-- Dataset excerpts follows --

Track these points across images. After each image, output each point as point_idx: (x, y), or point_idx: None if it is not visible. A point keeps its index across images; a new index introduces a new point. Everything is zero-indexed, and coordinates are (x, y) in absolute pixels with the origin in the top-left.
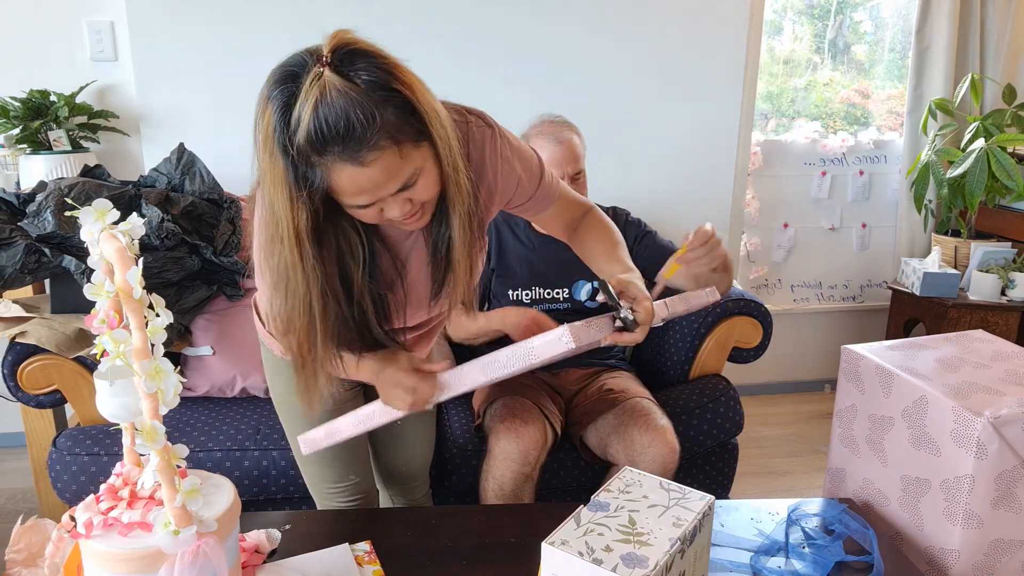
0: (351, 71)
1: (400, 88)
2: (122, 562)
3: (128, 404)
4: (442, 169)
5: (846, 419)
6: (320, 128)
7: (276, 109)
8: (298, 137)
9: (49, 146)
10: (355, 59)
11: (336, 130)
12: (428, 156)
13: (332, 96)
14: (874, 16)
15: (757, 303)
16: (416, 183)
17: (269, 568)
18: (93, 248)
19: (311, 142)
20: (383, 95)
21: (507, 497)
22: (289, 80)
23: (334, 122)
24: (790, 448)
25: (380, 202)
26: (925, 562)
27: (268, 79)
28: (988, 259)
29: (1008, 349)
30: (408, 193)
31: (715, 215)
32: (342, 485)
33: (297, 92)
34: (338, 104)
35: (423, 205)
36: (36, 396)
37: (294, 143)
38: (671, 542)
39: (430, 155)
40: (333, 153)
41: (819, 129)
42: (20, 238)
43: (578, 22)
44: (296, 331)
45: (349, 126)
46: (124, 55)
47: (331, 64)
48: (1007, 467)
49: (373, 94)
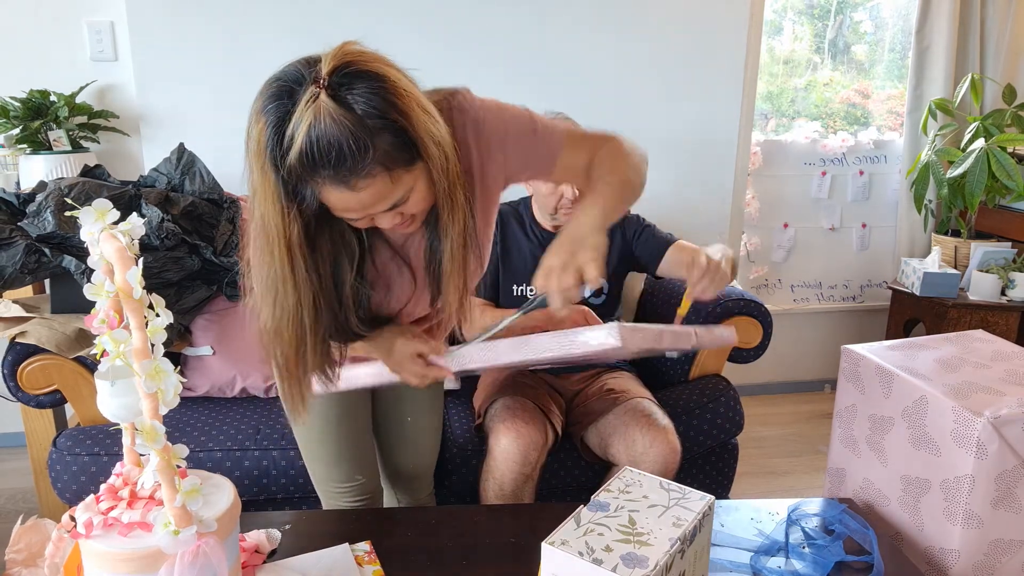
0: (348, 95)
1: (396, 117)
2: (122, 562)
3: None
4: (435, 187)
5: (846, 419)
6: (311, 153)
7: (269, 124)
8: (290, 156)
9: (49, 146)
10: (353, 83)
11: (327, 157)
12: (421, 175)
13: (326, 123)
14: (874, 16)
15: (757, 303)
16: (408, 200)
17: (269, 568)
18: (93, 248)
19: (302, 164)
20: (379, 123)
21: (507, 497)
22: (284, 95)
23: (326, 149)
24: (790, 448)
25: (370, 216)
26: (925, 562)
27: (263, 90)
28: (988, 259)
29: (1008, 349)
30: (400, 208)
31: (715, 215)
32: (348, 485)
33: (292, 110)
34: (331, 131)
35: (413, 216)
36: (36, 396)
37: (285, 161)
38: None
39: (423, 173)
40: (323, 176)
41: (819, 129)
42: (20, 238)
43: (578, 22)
44: (284, 342)
45: (341, 155)
46: (124, 55)
47: (328, 87)
48: (1007, 467)
49: (368, 122)
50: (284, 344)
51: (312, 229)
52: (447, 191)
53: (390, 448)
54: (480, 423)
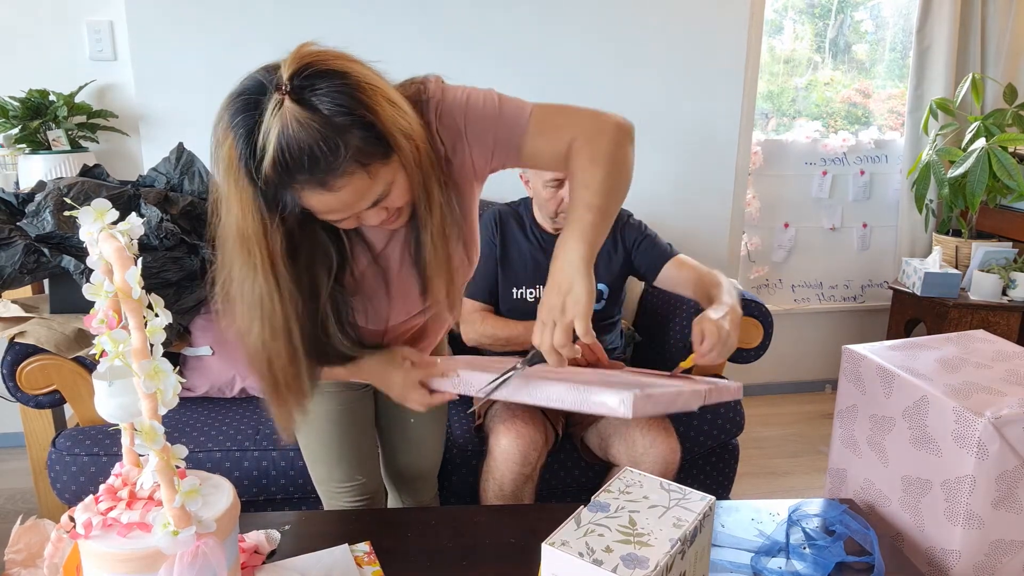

-- Dataset excerpts concluded --

Directions for this task> Nothing but the lines from the first line of the data through the line with "20: (383, 95)" belongs in the answer, copied exactly and without pictures.

Answer box>
Track these points across images. After each image, output each point as point_idx: (x, y), or point_idx: None if it is not visible. A point keeps its index across images; a new index introduces a new point. Everything is zero-indexed, and coordinates are (x, y) in absolute pixels with the origin in the top-left.
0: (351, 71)
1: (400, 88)
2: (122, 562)
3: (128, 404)
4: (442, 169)
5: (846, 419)
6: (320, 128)
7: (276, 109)
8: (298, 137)
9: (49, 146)
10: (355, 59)
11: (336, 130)
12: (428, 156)
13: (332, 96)
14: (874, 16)
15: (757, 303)
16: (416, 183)
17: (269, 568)
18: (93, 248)
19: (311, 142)
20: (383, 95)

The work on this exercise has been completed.